Liquidation judiciaire : licenciement économique, AGS et démarches à connaître
Quand une entreprise entre en liquidation judiciaire, le salarié doit comprendre rapidement ce qu’il advient de son contrat, de son salaire et de ses indemnités. La rupture est souvent brutale, mais les droits du salarié ne disparaissent pas. Le licenciement qui suit est en principe un licenciement économique, avec une procédure encadrée et une garantie de paiement possible via l’AGS si l’employeur ne peut plus régler les sommes dues.
Liquidation judiciaire : ce que cela change vraiment pour le salarié
La liquidation judiciaire intervient lorsque l’entreprise est en cessation de paiements et que son redressement paraît impossible. Le tribunal met alors fin à l’activité, ou autorise parfois un maintien provisoire si cela permet de terminer des opérations en cours ou de préparer une cession. Pour le salarié, cela ne veut pas dire que le contrat prend fin automatiquement le jour du jugement, mais la rupture intervient souvent très vite dans le cadre d’un licenciement économique.
Liquidation ou redressement judiciaire : une différence décisive
Le redressement judiciaire vise à sauver l’entreprise, maintenir l’activité et apurer les dettes. Des licenciements peuvent exister, mais l’objectif reste la poursuite de l’exploitation. La liquidation judiciaire suit une logique différente : l’entreprise ne peut plus continuer dans des conditions normales. Cette distinction explique pourquoi le licenciement devient fréquent, parfois massif, et pourquoi le rôle du liquidateur devient central.

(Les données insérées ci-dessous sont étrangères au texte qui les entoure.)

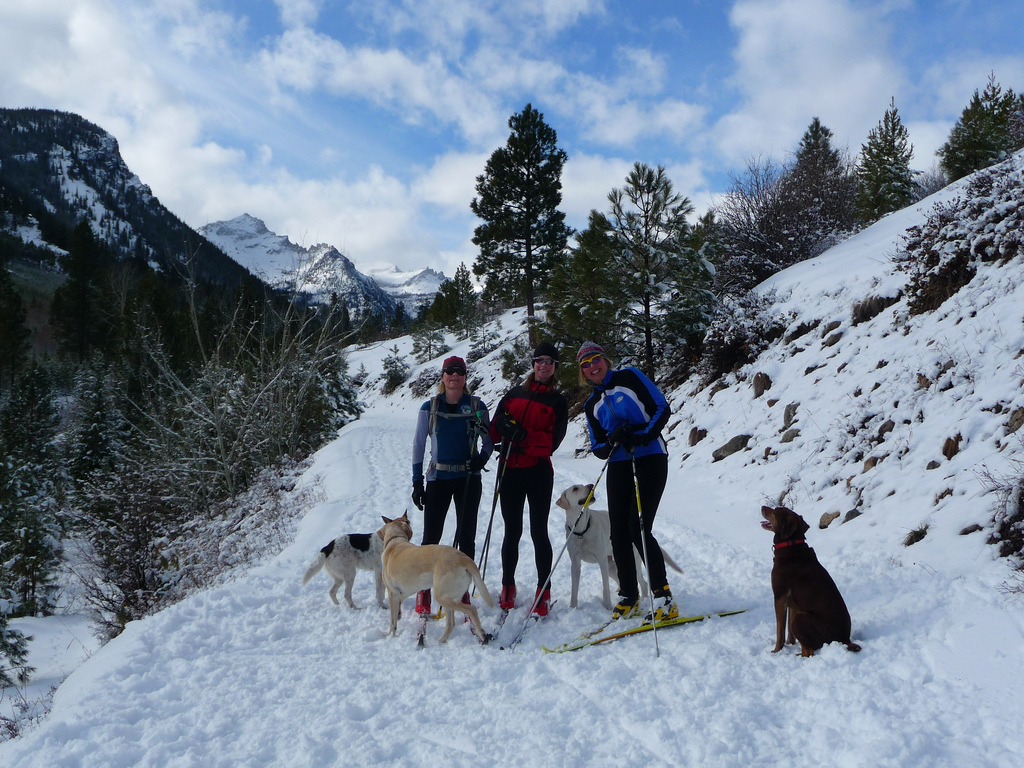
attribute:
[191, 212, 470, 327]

Ces situations ne sont pas marginales. Les liquidations judiciaires ont augmenté de 35% en 2023, avec 57 000 entreprises concernées la même année. Derrière ces chiffres, il y a des salariés qui doivent récupérer leurs documents, vérifier leurs créances salariales et engager rapidement leurs démarches d’indemnisation.
Qui décide et qui vous informe ?
Le tribunal désigne un liquidateur judiciaire. C’est lui qui administre la procédure, procède aux licenciements lorsque l’activité ne peut pas se poursuivre et établit les sommes dues aux salariés. Le CSE, lorsqu’il existe, doit être consulté. En l’absence de représentants du personnel, un représentant des salariés peut être désigné ou élu afin de vérifier les relevés de créances salariales et de faire remonter les difficultés.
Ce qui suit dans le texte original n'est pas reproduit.